Hello again, all you howling puckheads. The countdown gets back on track today as the preseason opener draws ever closer. A special treat is in store for all those who have been following along as three numbers get counted down in this column.
Jumping right into it, we hit the number 38. Eight different players have worn 38 as a member of the Jets/Coyotes, and like a lot of numbers in the forties, most wore it for only a handful of games. Only three players have worn 38 for more than 80 games and one of them was Dave Scatchard who wore it for 93. That narrows the competition down to two men and one of them was only in the jersey for two, albeit productive, seasons. That man was Vernon Fiddler, who in 147 games from 2009-2011, scored 14 goals and 52 points while being relied on as a shutdown center and penalty killer extraordinaire. After Vernon, we are left with one other 38, a man who wore it for five years in Winnipeg from 1990 to 1995 and scored 90 points in 203 career NHL games before leaving the league and spending the rest of his playing days in Germany. His name is Luciano Borsato and he is the greatest (and I guarantee the most obscure winner in this countdown) 38 in Coyote history.
Next up is the number 37. Seven different players have donned this number in the history of the Coyotes, including some of the most colorful and controversial players in team history. A number without much high end talent, only 249 total games have seen someone wear the number 37 for this franchise. Georges Laraque wore it for 56 games, the second most in team history, before he would be traded and later have a role in the second greatest hockey movie ever, Goon.

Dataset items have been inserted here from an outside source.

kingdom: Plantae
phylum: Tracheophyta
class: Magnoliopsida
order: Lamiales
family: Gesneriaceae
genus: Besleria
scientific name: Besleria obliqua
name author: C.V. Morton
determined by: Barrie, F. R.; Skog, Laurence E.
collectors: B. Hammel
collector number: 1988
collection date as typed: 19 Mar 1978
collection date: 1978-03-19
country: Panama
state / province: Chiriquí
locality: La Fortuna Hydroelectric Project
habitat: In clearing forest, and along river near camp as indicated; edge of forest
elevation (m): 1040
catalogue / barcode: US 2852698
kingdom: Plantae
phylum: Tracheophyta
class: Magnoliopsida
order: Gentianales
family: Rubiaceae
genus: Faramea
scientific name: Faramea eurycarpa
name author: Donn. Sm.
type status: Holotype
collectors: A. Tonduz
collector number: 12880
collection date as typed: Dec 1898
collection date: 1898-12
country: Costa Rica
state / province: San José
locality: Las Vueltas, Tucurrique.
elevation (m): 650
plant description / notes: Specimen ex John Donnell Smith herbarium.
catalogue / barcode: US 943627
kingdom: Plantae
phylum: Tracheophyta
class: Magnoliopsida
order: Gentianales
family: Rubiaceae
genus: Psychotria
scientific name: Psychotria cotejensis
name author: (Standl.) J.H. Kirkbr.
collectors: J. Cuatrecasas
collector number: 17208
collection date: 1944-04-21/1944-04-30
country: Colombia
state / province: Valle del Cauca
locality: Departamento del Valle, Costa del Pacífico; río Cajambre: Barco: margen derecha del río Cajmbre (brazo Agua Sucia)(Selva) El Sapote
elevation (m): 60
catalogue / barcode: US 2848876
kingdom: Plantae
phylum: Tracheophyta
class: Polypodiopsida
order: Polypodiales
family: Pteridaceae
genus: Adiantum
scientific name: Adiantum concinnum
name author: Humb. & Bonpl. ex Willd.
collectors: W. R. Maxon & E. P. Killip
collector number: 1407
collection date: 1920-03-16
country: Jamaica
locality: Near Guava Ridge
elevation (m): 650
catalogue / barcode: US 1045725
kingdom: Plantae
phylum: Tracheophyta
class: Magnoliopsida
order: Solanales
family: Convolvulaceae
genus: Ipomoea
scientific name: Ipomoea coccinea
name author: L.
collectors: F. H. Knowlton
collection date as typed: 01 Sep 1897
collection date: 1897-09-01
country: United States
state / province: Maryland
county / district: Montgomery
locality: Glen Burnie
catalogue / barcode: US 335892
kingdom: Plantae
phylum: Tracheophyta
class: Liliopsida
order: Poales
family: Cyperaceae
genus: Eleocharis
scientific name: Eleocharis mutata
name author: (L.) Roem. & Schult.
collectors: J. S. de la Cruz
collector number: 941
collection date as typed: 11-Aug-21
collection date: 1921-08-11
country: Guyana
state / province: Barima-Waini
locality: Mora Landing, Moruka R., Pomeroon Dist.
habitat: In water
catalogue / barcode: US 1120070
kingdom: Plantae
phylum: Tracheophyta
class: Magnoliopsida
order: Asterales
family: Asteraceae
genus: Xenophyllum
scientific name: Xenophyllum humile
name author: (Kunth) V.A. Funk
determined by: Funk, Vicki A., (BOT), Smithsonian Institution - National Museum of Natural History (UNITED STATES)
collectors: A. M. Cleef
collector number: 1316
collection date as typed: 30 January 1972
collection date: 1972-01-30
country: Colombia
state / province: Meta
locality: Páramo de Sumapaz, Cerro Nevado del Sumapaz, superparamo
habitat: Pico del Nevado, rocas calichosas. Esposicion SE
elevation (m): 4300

That isn't enough for him to be the best 37 in team history though, as that honor goes to the last person to wear the number, Raffi Torres. In 107 games for the Coyotes, Raffi would net 20 goals and 18 assists while providing energy with his aggressive and sometimes over the line style of play. His most memorable Coyote moment was a perfect illustration of that when he laid out Marian Hossa with a huge hit in game 3 of the the 2012 first round matchup with the Chicago Blackhawks. Hossa would need to be stretchered of the ice and would not return in the series. Torres wasn't penalized on the play, but was later suspended for 25 games by the NHL for being a repeat offender in their disciplinary dealings. The Coyotes would defeat Chicago and Nashville before falling to Los Angeles in the conference finals, a series in which Torres' presence on the ice was sorely missed. Tasked with changing his playstyle in the now hyper-concussion conscious league, Torres would return to the ice in the following regular season. Amazingly, Torres would only accrue 13 PIMs in his time in Phoenix during that season, with 5 of them coming in a fight with Jamaal Mayers against Chicago in his first matchup against them after the devastating hit. Hossa would play in that game as well.
Finally, it's time to check out the number 36. Twelve different men have worn 36 and have provided some of the most memorable moments in franchise history. While some of the other numbers have had many different wearers, often it came down to one clear choice, and in some cases no choice at all. Number 36 is different as there is strong competition for the honor of being the best. Some wore the number proudly for many years in the frozen North like Mike Eagles. One was a grizzled veteran who was part of the original pack of Desert Dogs, Murray Baron. Still others would have short but spectacular runs of impressiveness in the Valley like Krys Kolanos and Joakim Lidstrom. Then there is the current bearer of the number 36, who has quickly become a beloved fan-favorite both for his name and style of play. Unfortunately for Rob Klinkhammer and the others, someone else trumps them all for the standing as the best.
Juha Ylonen was an unlikely NHL success story. Drafted in the 5th round out of Finland in the 1991 entry draft, Ylonen wouldn't even make the trip into North America until the 1996-97 season when he joined then AHL affiliate Springfield. But the time was well worth it, as Ylonen tore up the AHL for 20 goals and 61 points in 70 games. He was so impressive, he even earned his first NHL playing time that season, appearing in back to back games on February 12 and 13, 1997. Ylonen would become a fixture for the Yotes for the next 4 seasons, totaling 22 goals and 87 points in 261 games while becoming a shutdown PK specialist. In fact, Ylonen's play as a Coyote would be impressive enough for him to make the Finnish Olympic team for both the 98 Games in Nagano and the 2002 Games in Salt Lake City. The Coyotes would trade Ylonen after the 2001 season and Juha would finish the 2002 season before returning to Finland to finish his hockey career.
Congratulations go out to Luciano Borsato, Raffi Torres and Juha Ylonen, the greatest numbers 38, 37 and 36 respectively in Coyote franchise history. Tomorrow comes the number 35 and the most interesting showdown for this honor yet.